Nearly forty years later, I have an answer, and it’s much more complex than I could have imagined. I’ve enjoyed a long career as a documentary filmmaker, but no film I’ve ever directed is as soulful or emotionally powerful as The First Patient. After years of development and research, the Mayo Clinic School of Medicine allowed the Duncan Entertainment Group the opportunity to follow first year medical students through the “Gross Anatomy” class. During seven weeks of filming this medical documentary at the Rochester, Minnesota campus, we followed a diverse and brilliant group of young people on a scientific, emotional and soulful journey of discovery. We knew we’d be breaking new ground as filmmakers, but the outcome is far more entertaining, educational, and thought provoking than we could have imagined at the start of class. That’s due, I believe, to the insights of the students that comprise the final narrative of the film. Their brilliance and diversity of thought is what makes The First Patient a “fantastic voyage” (yes, that’s a throwback to the feature film from 1966).

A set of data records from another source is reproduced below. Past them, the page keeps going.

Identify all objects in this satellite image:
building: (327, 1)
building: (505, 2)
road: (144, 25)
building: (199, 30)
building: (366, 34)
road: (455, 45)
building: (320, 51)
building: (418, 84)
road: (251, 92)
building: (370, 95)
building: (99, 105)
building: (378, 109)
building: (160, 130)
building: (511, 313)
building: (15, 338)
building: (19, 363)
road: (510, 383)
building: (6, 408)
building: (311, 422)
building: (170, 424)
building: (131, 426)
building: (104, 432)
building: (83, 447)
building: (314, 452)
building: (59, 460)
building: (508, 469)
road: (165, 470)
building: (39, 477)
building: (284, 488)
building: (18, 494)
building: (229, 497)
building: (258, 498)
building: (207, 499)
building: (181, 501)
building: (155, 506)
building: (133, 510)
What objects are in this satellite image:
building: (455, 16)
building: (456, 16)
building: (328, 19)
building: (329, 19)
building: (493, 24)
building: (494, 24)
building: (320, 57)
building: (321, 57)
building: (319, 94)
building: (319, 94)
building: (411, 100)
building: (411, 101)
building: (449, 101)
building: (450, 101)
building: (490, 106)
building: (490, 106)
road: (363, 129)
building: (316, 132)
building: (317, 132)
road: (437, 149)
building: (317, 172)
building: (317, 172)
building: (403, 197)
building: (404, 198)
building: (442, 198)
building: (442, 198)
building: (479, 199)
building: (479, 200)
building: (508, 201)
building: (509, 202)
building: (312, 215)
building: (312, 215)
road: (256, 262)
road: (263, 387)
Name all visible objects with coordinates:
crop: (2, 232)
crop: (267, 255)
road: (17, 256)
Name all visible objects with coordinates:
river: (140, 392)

Documenting a Rite of Passage

Most doctors, dentists, and physical therapists will tell you that their first patient was a cadaver. Many will tell you that the first time they ever saw a dead body was the day they opened the door to the anatomy lab. Most consider their class in gross anatomy a rite of passage – it’s the one class that makes or breaks students on their quest to succeed in patient care. Part of the complexity of the dissection experience is based on the language of science and the rote memorization process involved in determining the location and function of individual organs, muscles, and nerves. But much of that can be learned from a book or 3D printed model. What makes the class worth taking and the film worth watching is that it’s experiential. The film chronicles the journey of the students, as they make a discovery, the audience makes a discovery. It’s a journey that can only be learned from a hands-on lab experience that challenges students to confront mortality, to overcome fear, to consider the moral and ethical questions associated with patient care, and to learn the true meaning of “teamwork.”

In the Lab

The lab portion of the medical school class we documented took place on the 9th floor of a non-descript office building. Of the fifty-two students in the class, twenty-two agreed to participate in our interview process, and sixteen made the final cut of the film. Of the approximately 250 bodies donated annually to Mayo Clinic for medical and educational use, 13 bodies were used in the gross anatomy class. Three professors and six teaching assistants participated on a daily basis with numerous medical specialists adding their insights for a day or two throughout the seven weeks.

The First Patient

The First Patient is pure documentation in a classic journalistic style. It’s not historical, there’s no retrospective. Instead, it’s like newsgathering – it’s real life happening on camera with as little impact from the filmmakers as possible. Our crew showed up when the students showed up. We never moved a body, we never interrupted a student, TA or professor, and we never had a “do over” moment. What happened on screen is what happened in class – and the humor, compassion, pain and joy of discovery articulate the students’ journey. As the class began, we knew we’d witness a progression from fear to confidence. We imagined that we’d see the students learn what it means to become a doctor. What we didn’t expect is what happens in act three of the film as students answer the most important question of all: What are we? Their journey becomes our journey; their answers become our answers. It’s for that reason that we invite audiences to embrace their courage and overcome any judgments or objections they may have to watching the film. It’s my belief that you will not be disappointed.